About a month ago, I submitted my very first pull request to an open source project on Github. It felt like using my coding "superpowers" for the greater good. Let me tell you a bit more about my journey and how I found a good first project to contribute to.
Why open source
I have been trying to contribute to open source for about two years now. That's right, two years. I had always read that this is one of the best ways to step up your coding skills. It allows you to learn how to work collaboratively, to read code written by experienced developers and to meet people interested in similar things. I had the drive and motivation, all that was missing was a project to contribute to.
I searched for issues using the recommended issue aggregators such as Up For Grabs or Code Triage, I had even bookmarked a Github search with a filter for all issues tagged as "good first issue", which I checked regularly. But every time I went through a specific repository, I was overwhelmed with self doubt and intimidated by the code base, so I got discouraged and eventually gave up.
This year, I got more involved in the Women Who Code Tokyo community. I had attended their events for almost two years and I decided to step up and help organize some of the upcoming workshops and events.
Then I heard about SpeakHer, made by three amazing women in this network and for a really good cause, so I decided to give open source another go.
SpeakHer
SpeakHer is a bilingual database of public female speakers in Japan and it has the purpose of reducing the imbalance of presenters at conferences and other events. It allows event organizers to search for female speakers and fellow speakers to connect and support each other.
The project is a serverless Vue.js site hosted on Netlify and using Airtable as database.

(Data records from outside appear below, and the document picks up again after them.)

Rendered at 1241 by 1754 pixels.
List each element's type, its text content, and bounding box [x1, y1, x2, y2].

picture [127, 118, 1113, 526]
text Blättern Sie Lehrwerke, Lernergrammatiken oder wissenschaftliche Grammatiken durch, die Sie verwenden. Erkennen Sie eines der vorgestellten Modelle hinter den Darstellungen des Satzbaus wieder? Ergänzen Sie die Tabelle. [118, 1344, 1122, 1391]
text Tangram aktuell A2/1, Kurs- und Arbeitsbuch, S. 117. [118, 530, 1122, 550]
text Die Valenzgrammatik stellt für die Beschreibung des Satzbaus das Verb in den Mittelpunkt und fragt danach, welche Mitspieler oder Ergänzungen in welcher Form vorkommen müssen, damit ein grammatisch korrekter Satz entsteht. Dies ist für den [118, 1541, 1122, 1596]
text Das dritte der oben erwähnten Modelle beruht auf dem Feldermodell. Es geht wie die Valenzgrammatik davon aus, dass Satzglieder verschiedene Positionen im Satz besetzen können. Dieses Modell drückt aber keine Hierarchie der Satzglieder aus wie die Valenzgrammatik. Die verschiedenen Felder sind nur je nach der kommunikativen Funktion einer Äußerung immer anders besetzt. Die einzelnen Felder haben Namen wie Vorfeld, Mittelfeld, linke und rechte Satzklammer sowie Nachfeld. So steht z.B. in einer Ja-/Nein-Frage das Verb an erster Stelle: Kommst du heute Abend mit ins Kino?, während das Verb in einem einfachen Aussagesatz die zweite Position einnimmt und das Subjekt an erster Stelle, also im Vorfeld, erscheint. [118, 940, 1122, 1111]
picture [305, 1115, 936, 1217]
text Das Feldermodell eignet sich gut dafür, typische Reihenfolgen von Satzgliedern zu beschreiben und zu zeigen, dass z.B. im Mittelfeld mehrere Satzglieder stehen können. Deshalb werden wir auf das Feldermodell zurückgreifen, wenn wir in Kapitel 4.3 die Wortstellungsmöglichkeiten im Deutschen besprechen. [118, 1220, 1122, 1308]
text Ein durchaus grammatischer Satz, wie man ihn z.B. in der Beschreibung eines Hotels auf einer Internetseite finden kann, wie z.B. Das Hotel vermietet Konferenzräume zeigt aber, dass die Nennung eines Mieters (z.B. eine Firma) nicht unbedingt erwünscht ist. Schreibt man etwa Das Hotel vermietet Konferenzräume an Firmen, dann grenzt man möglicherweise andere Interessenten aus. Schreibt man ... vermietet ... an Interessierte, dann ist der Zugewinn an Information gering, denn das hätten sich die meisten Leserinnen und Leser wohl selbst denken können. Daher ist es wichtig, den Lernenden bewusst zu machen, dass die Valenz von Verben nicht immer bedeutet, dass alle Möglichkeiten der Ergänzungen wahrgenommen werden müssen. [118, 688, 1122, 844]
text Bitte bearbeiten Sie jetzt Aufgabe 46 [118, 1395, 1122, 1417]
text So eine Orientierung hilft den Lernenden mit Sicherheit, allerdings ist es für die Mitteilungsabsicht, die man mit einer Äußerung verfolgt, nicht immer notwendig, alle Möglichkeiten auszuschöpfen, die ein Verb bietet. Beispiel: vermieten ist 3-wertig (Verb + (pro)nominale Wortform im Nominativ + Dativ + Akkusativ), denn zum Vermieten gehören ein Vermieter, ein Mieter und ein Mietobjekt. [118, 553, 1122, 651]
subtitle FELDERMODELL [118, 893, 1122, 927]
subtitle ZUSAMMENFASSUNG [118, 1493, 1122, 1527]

As I was already part of their network, I joined a Zoom call with the project maintainers, explained my background and got assigned to a couple of good first issues. The purpose of this type of Github issues is to allow new contributors to get familiar with the codebase and to make a minor improvement to the site. I really admire the project maintainers for their passion and patience in mentoring new contributors to the project 👏
This is SpeakHer Github repository if you would like to check it out.
What I am learning
I have now made two contributions to this project, mostly focused on form validations. The skills I am improving are definitely communication skills, as I need to explain why I am making a certain type of changes to the code and technical skills such as navigating a new codebase, using following consistent naming conventions and reading documentation to implement what is required.
In conclusion, I would recommend contributing to open source, not only to leave your mark in projects that could have a positive impact on people, but to also learn and improve technically.